Many businesses know to reach out within days of activating a new customer to see how they’re enjoying their experience. But not every business continues those checkins over months and years.
What are the key times to reach out to customers:
- When you’ve just acquired a new customer, ask about their experience with your sales team. A happy customer during the selling phase is a happier customer long-term.
- A few days after the sale, ask about their experience. This gives you an early opportunity to address anything that might be going wrong to solve any issues.
- When you release a new feature or service the customer uses, ask them for feedback. Ensure there are no bugs and get feedback on the overall experience.
- Check in periodically—annually, bi-annually or quarterly depending on how frequently customers use your product or service. The more involved customers are, the more they’ll know what’s working and what’s not.
Typeform is a great tool for sending feedback surveys, and offers free feedback survey templates to help you get started.
The key to turning feedback into retention is in the response. Thank customers for their feedback, then update them if/when it’s implemented. Regular touchpoints with customers is integral to retention strategies for small business because you’ll leave people feeling heard and build long-term relationships.
8. Loyalty
A customer loyalty program incentivizes customers to stay with you at a significantly reduced cost compared to acquisition.
But how do small businesses introduce a loyalty model to a subscription product or a loyalty program for a service business?
It definitely doesn’t look like a card you scan at checkout. Instead, consider referral programs, tiered subscriptions or service packages. Your best customers can get a better value by committing to more benefits or a longer contract.
Small businesses can also retain customers through exclusive offers. Often businesses focus on introductory offers to new services—leaving existing customers no incentive to stay next time your competition puts out a deal.
Exclusive offers for relevant add-ons, new tools/features or customer anniversaries help customers feel valued. Plus, you can upsell a new product or service to increase not only retention but the overall lifetime value of the customer.
9. Customer Calendar
Customer calendars in a client communication schedule are a great tactic for customer retention. Most emails sent on a customer calendar will be standardized followups triggered according to the activity (three days after purchase, one month after purchase, monthly newsletters, etc).

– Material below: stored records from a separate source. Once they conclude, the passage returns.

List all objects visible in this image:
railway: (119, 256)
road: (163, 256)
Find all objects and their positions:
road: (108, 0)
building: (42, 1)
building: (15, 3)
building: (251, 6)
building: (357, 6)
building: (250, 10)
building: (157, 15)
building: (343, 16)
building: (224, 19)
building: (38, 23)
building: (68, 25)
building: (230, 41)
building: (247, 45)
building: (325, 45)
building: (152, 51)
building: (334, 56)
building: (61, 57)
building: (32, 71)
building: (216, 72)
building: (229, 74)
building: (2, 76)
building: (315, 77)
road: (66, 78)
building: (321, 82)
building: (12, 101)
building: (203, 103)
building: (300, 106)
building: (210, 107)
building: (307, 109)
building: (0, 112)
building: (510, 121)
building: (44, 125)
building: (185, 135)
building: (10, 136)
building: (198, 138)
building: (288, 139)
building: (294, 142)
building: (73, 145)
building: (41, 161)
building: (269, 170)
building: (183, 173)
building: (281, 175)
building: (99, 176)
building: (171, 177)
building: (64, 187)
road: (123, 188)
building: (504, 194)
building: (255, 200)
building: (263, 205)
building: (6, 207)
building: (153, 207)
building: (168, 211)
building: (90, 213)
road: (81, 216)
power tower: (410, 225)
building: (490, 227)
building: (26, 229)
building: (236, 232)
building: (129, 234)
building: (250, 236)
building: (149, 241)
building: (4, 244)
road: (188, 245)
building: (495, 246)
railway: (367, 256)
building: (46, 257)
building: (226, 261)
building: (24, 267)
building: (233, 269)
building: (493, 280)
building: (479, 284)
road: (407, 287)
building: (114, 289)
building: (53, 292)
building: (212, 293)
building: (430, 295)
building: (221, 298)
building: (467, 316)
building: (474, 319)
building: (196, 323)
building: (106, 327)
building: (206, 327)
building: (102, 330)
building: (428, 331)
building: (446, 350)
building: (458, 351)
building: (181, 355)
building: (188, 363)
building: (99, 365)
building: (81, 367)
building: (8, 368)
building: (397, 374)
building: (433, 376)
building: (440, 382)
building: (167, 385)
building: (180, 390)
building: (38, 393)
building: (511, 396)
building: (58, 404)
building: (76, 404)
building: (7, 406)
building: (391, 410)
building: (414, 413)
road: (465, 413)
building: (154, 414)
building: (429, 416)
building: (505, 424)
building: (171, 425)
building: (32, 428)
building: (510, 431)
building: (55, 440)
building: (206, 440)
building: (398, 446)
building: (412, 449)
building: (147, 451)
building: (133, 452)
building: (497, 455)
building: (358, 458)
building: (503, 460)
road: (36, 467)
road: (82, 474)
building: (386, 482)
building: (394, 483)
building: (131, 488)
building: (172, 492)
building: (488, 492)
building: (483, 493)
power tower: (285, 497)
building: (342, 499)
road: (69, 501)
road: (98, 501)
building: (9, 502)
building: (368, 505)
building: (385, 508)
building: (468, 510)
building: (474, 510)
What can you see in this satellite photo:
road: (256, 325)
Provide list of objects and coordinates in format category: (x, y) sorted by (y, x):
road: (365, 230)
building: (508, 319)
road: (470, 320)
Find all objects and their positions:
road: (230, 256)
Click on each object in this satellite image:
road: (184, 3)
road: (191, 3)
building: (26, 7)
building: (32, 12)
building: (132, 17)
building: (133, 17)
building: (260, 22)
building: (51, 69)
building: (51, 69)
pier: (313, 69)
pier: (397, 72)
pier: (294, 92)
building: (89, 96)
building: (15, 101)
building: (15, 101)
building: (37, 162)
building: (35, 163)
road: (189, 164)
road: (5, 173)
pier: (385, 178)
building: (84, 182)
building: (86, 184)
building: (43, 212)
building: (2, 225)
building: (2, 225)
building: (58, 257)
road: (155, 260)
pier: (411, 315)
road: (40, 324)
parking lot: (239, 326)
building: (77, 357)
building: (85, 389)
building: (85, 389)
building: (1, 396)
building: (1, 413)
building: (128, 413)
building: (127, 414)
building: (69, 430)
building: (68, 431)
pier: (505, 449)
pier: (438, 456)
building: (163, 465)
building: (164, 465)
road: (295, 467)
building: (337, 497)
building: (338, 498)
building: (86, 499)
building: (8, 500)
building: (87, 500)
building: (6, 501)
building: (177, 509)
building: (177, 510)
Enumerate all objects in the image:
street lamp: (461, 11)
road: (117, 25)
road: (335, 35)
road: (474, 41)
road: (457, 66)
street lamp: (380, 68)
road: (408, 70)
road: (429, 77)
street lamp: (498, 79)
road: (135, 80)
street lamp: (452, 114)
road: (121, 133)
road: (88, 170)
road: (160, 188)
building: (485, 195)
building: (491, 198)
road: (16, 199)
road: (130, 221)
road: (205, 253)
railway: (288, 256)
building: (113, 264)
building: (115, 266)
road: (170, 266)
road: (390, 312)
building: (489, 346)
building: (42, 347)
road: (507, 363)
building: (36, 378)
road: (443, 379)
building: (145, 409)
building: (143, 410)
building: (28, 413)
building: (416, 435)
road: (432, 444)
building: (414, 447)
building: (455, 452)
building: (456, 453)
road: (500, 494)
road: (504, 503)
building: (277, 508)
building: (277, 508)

Also add in emails targeted to the user, such as a birthday message or about an add-on that complements the customer’s purchase.
These strategically sent emails are an easy way for small businesses to continuously engage their clients using a simple CRM service.
10. Personalization
Customers don’t want to engage with messaging that isn’t relevant to them or their goals. But through personalization, well-targeted messaging can increase retention.
Those targeted messages about complementary products/services we mentioned above are a great way to add value for customers to keep them longer.
You can also let customers know when they’ve used up 80% of their credits for a plan they’re on, when their subscription is about to expire or when it’s about time for them to use your service again.
Improve Customer Retention With Sales Enablement
For the best ROI, you need to be providing customers with the best value and experience possible throughout the entire customer journey.
Winning over new customers with tips from our LinkedIn lead-generation guide is a great start to a happy customer relationship—but it’s just the beginning. Retention takes continuous effort and investment.
But with a strong customer experience (like customer service, onboarding and self-service options), positive customer interactions (from a good sales experience at the start to continuous feedback loops) and well-targeted messaging, you can increase the lifetime value of customers and start growing.